- Directed by: Ramana BV
- Produced by: Sravanthi Ravi Kishore
- Starring: Navdeep Poonam Bajwa
- Cinematography: Hari Anumolu
- Edited by: A. Sreekar Prasad
- Music by: Koti
- Production company: Sri Sravanthi Movies
- Release date: 14 April 2006;
- Country: India
- Language: Telugu

= Premante Inthe =

Premante Inthe is a 2006 Indian Telugu-language romantic drama movie starring Navdeep and Poonam Bajwa, directed by Ramana BV. It is a remake of the Hindi movie Socha Na Tha (2005).

==Plot==
Veeru (Navdeep) has a crush on Lizi (Rupali). But he isn't bold enough to get across his emotions to her. His rich family meanwhile wants him to marry another rich girl Pavani (Poonam Bajwa). But she is also not positively inclined towards marriage. So Veeru and Pavani hatch a plan and scupper the match. Therefore, there is some friction between the families. Meanwhile, Veeru and Pavani strike a good friendship. And he also opens his heart to Lizi. Initially his family opposes the arrangement as she is a Christian. Eventually they agree to the marriage.

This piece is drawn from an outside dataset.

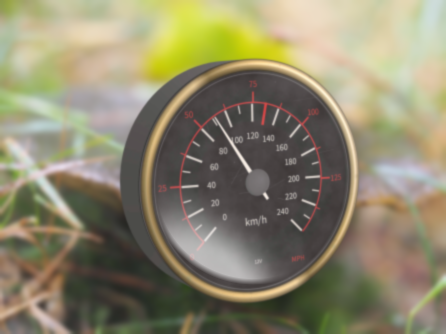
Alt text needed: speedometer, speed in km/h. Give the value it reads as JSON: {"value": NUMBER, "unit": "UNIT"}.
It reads {"value": 90, "unit": "km/h"}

But on the day of the marriage, Veeru realizes that he is actually in love with Pavani.

== Cast ==
- Navdeep as Veeru
- Poonam Bajwa as Pavani
- Jackie
- Rupali as Lizi
- Naresh
- Sarath Babu
- Annapoorna
- Aishwarya
- Satya Krishnan

== Production ==
Production for the film started in October 2005. A song was shot at the Japanese Garden in Ramoji Film City in February 2006, which was also the same time that the titled was revealed by the production house.

== Soundtrack ==
Music by Koti. Venkatesh, Tarun, Sumanth, Ram Pothineni, K Vijaya Bhaskar and Trivikram Srinivas attended the audio launch as guests.

| No. | Title | Singer(s) | Length |
|---|---|---|---|
| 1. | "Premante Inte" | Vedala Hemachandra, Chaitra Ambadipudi | 4:44 |
| 2. | "Manasuni Koncham" | Devan, Anupama Deshpande |  |
| 3. | "Nee Mounam" | Sandeep, Chaitra Ambadipudi |  |
| 4. | "Nidhuralo Neevente" | Sandeep |  |
| 5. | "Mundey Munipadi" | Vedala Hemachandra, Chaitra Ambadipudi |  |

==Reception==
Navya Vaitla of Telugu Cinema wrote that "Bad screenplay, poor characterization and lack of freshness are the major flaw. Despite some good moments, you end up feeling it is not that good film in the end. Very very average film".